Back in Piane d’Archi, I spent the rest of the month closing out the financial year (on a positive note!) and travelling to the US Naval Hospital to have my laboratory blood work done and my prescriptions refilled. I also rode to Cassino again and found the Commonwealth War Cemetery this time. In Formia, I looked at apartments, considering a move to the west coast. Now I am back. The weather has turned cold and very windy, but sunny and clear almost every day. Ideal riding weather with the right layering. Most days, I have been riding 44-km runs to the coast and back. Each weekend, I ride to a town that I have not visited, and that is helping make those weekend rides longer.
Through it all, I have been taking in translation work steadily. Using the phone as a WiFi hotspot has worked just fine when needed, and the affordable 3GB data plan on the phone has been more than enough.
Starting next week, the trip updates will not take up so much space.
Given the long trip update, this week I will quickly share a hodgepodge of online and printed resources that you may find helpful if planning to tour by bicycle. Some of these will apply to any kind of travel.
1:200,000 maps of the regions where you will ride. A national map for overall planning. Michelin are best known. Look for maps with (green) highlighting for scenic routes, which are usually better for bicycling, too.

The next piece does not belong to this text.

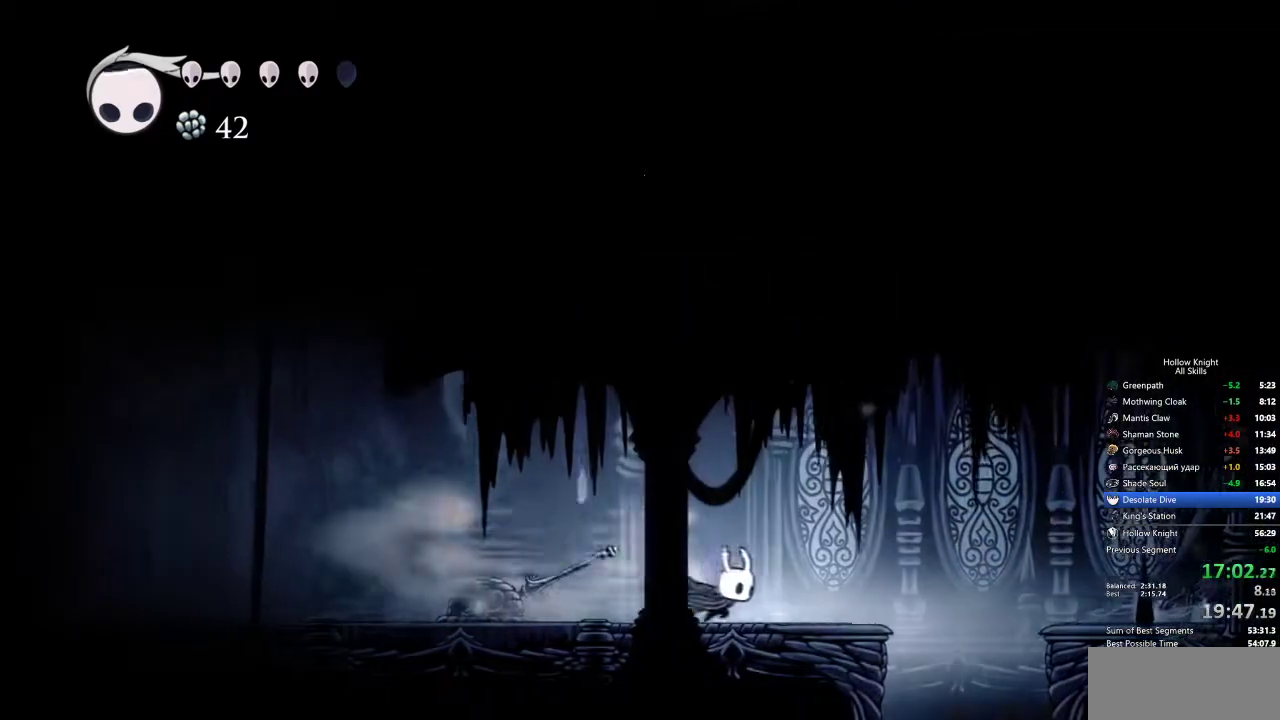
{"keys": ["right"], "events": [[183, "jump", "down"], [267, "jump", "up"]]}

Adventure Cycle-Touring Handbook, by Stephen Lord
Distance Cycling, by John Hughes and Dan Kehlenbach
European Rail Timetable, by the former compilers of the famous Thomas Cook European Rail Timetable: www.europeanrailtimetable.eu
Lonely Planet guides
Michelin Green Guides
Online blogs and websites:
Adventure Cycling Association: https://www.adventurecycling.org/
Bikemap.net, a place to post and collect riding routes: http://www.bikemap.net/en
Crossing Canada: http://www.bikingacrosscanada.ca/index.php
Darren Alff’s blog on touring: http://bicycletouringpro.com/blog/
East Coast Greenway (USA): http://www.greenway.org/
Facebook Group: https://www.facebook.com/groups/FullyLoadedBicycleTouring/
Italy Cycling Guide: http://italy-cycling-guide.info/
Old routes and less-travelled roads: http://www.floodgap.com/roadgap/
The European VeloRoute network: http://www.eurovelo.com/en/eurovelos
Wandering Nomads: http://awanderingphoto.com/
Map My Ride: http://www.mapmyride.com/
Michelin planner: http://www.viamichelin.com/
Open Street Map: http://www.openstreetmap.org/
I created this list from the bookmarks in my browser. I have dozens more, including specialized ones for supplies, lodging, and regional organizations and resources. If you are looking for an organization in a particular region (e.g., New England, Texas, Italy), ask in a comment here in the blog, so that I can reply with what I have, and we can share the answer.